Genau hier setzte die Kritik von Jutta Schmitz an. Die Wissenschaftlerin forscht im Institut Arbeit und Qualifikation (IAQ) der Universität Duisburg-Essen. Ihrer Ansicht nach stelle die geplante Flexi-Rente einseitig darauf ab, Erwerbsanreize zu setzen und verbillige dabei für die Betriebe auch noch die Anstellung von Rentnern. „Das ist sowohl renten- als auch sozialpolitisch hoch problematisch“, findet Schmitz. Besonders heikel sei die im Rentenrecht verankerte Annahme, dass eine frühe Rente eine freiwillige Entscheidung sei, die sanktioniert werden müsse. Damit werde die Realität spezieller Beschäftigtengruppen auf dem Arbeitsmarkt verkannt – neue Strategien sollten dem aber gerecht werden.

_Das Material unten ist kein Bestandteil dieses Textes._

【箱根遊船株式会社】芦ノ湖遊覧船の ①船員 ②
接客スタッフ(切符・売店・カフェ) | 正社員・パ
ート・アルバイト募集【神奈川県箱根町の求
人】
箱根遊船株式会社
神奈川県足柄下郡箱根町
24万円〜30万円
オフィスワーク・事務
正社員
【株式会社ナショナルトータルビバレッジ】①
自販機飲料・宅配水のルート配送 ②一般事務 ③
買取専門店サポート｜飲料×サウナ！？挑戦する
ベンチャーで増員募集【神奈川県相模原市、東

Auch aus Richtung des Deutschen Gewerkschaftsbundes (DGB) wehte ein schar-fer Wind: Die Möglichkeiten, frühzeitig in den Ruhestand zu gehen, seien weitge-hend eingeschränkt, so Ingo Schäfer. Abschläge und ein sinkendes Rentenniveau begrenzten die realen Wahlmöglichkeiten. Der Referatsleiter Alterssicherung und Rehabilitation im DGB-Bundesvorstand forderte sozial abgesicherte Übergänge in den Ruhestand als „Norm und Regel“. Es gebe nicht eine Lösung für alle, aber für alle eine Lösung. Teilrenten gehörten dazu, seien aus seiner Sicht aber bei Weitem nicht ausreichend.
Damit Arbeitnehmer das Renteneintrittsalter überhaupt erreichen können, brauche es zusätzlich noch bessere Angebote in der Rehabilitation, fügten die Veranstalter an. Prävention und Rehabilitation müssten zielgenau entwickelt, ihre Angebote besser miteinander verzahnt werden, erläuterte Professor Kreikebohm. Dennoch werde es Versicherte geben, die wegen gesundheitlicher Einschränkungen eine Erwerbsminderungsrente beziehen müssen. „Die Abschläge hierfür sind abzuschaffen“, forderte Sackarendt.
Schon heute können Beschäftigte mit einer Teilrente aus dem Berufsleben gleiten. Aber das geltende Recht ist kompliziert, und das kleinste Überschreiten der individuell berechneten Hinzuverdienstgrenze lässt die Altersrente auf bis zu ein Drittel schrumpfen oder sogar ganz wegfallen. Die neue Flexi-Rente soll das jetzt ändern. Nach den Vorschlägen der Koalitionsarbeitsgruppe sollen Frührentner die Möglichkeit erhalten, ein Teilzeitgehalt durch eine sich flexibel anpassende Teilrente zu ergänzen.
Und das sieht so aus: Statt der monatlichen Grenze von heute 450 Euro für eine Vollrente und drei festen, aber individuell verschiedenen Grenzen für jeweils feste Teilrentenstufen soll es künftig nur noch eine jährliche Hinzuverdienstgrenze von 6.300 Euro geben. Ein Hinzuverdienst oberhalb dieser Grenze wird grundsätzlich zu 40 Prozent auf die Rente angerechnet. Der verbleibende Betrag wird als Teilrente gezahlt. Wie die Parlamentarische Staatssekretärin im Bundesministerium für Arbeit und Soziales Gabriele Lösekrug-Möller erklärte, soll das Weiterarbeiten bis zur Regelaltersgrenze generell die Rente erhöhen, das heißt auch bei einem Hinzu-verdienst neben einer Vollrente. Wer älter ist, könne dann selbst entscheiden, ob er versicherungspflichtig werden möchte und sowohl durch den bisher wirkungslos gebliebenen Arbeitgeberanteil als auch durch den eigenen Beitragsanteil seine künftige Rente erhöhen möchte.